::: RECORDS FOR THE TASK

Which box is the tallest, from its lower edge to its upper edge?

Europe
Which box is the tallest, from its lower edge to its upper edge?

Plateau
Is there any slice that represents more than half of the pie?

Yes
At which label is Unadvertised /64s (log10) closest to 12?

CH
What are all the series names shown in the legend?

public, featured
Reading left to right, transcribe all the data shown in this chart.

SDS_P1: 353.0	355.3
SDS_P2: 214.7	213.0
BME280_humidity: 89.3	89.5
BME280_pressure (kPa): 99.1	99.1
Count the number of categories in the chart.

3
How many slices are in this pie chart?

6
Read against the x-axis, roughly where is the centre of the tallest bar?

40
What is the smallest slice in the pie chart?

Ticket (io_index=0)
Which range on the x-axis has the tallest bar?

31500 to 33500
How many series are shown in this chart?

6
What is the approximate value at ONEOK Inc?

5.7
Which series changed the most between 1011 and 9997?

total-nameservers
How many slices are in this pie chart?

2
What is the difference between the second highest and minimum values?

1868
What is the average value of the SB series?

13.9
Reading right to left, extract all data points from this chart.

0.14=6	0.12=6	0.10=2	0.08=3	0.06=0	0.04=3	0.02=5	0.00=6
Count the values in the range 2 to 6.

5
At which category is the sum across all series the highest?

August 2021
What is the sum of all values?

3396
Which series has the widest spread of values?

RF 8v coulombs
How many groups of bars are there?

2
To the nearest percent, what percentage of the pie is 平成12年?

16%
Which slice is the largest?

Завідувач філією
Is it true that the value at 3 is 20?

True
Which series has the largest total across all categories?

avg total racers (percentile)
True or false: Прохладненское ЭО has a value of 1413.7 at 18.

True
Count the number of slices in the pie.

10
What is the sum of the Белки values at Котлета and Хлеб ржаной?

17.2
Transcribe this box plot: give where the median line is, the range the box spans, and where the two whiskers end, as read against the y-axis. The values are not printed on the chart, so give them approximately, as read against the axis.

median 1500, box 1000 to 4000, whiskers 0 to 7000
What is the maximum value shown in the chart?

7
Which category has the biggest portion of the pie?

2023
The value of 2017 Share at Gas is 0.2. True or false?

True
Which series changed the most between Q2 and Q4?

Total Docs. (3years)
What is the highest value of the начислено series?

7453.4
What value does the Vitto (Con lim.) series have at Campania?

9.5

::::::

**EXERCISE OBJECTIVE**: Copy all of the data above word for word, keeping every line as it appears.

**ANSWER SECTION**:
Which box is the tallest, from its lower edge to its upper edge?

Europe
Which box is the tallest, from its lower edge to its upper edge?

Plateau
Is there any slice that represents more than half of the pie?

Yes
At which label is Unadvertised /64s (log10) closest to 12?

CH
What are all the series names shown in the legend?

public, featured
Reading left to right, transcribe all the data shown in this chart.

SDS_P1: 353.0	355.3
SDS_P2: 214.7	213.0
BME280_humidity: 89.3	89.5
BME280_pressure (kPa): 99.1	99.1
Count the number of categories in the chart.

3
How many slices are in this pie chart?

6
Read against the x-axis, roughly where is the centre of the tallest bar?

40
What is the smallest slice in the pie chart?

Ticket (io_index=0)
Which range on the x-axis has the tallest bar?

31500 to 33500
How many series are shown in this chart?

6
What is the approximate value at ONEOK Inc?

5.7
Which series changed the most between 1011 and 9997?

total-nameservers
How many slices are in this pie chart?

2
What is the difference between the second highest and minimum values?

1868
What is the average value of the SB series?

13.9
Reading right to left, extract all data points from this chart.

0.14=6	0.12=6	0.10=2	0.08=3	0.06=0	0.04=3	0.02=5	0.00=6
Count the values in the range 2 to 6.

5
At which category is the sum across all series the highest?

August 2021
What is the sum of all values?

3396
Which series has the widest spread of values?

RF 8v coulombs
How many groups of bars are there?

2
To the nearest percent, what percentage of the pie is 平成12年?

16%
Which slice is the largest?

Завідувач філією
Is it true that the value at 3 is 20?

True
Which series has the largest total across all categories?

avg total racers (percentile)
True or false: Прохладненское ЭО has a value of 1413.7 at 18.

True
Count the number of slices in the pie.

10
What is the sum of the Белки values at Котлета and Хлеб ржаной?

17.2
Transcribe this box plot: give where the median line is, the range the box spans, and where the two whiskers end, as read against the y-axis. The values are not printed on the chart, so give them approximately, as read against the axis.

median 1500, box 1000 to 4000, whiskers 0 to 7000
What is the maximum value shown in the chart?

7
Which category has the biggest portion of the pie?

2023
The value of 2017 Share at Gas is 0.2. True or false?

True
Which series changed the most between Q2 and Q4?

Total Docs. (3years)
What is the highest value of the начислено series?

7453.4
What value does the Vitto (Con lim.) series have at Campania?

9.5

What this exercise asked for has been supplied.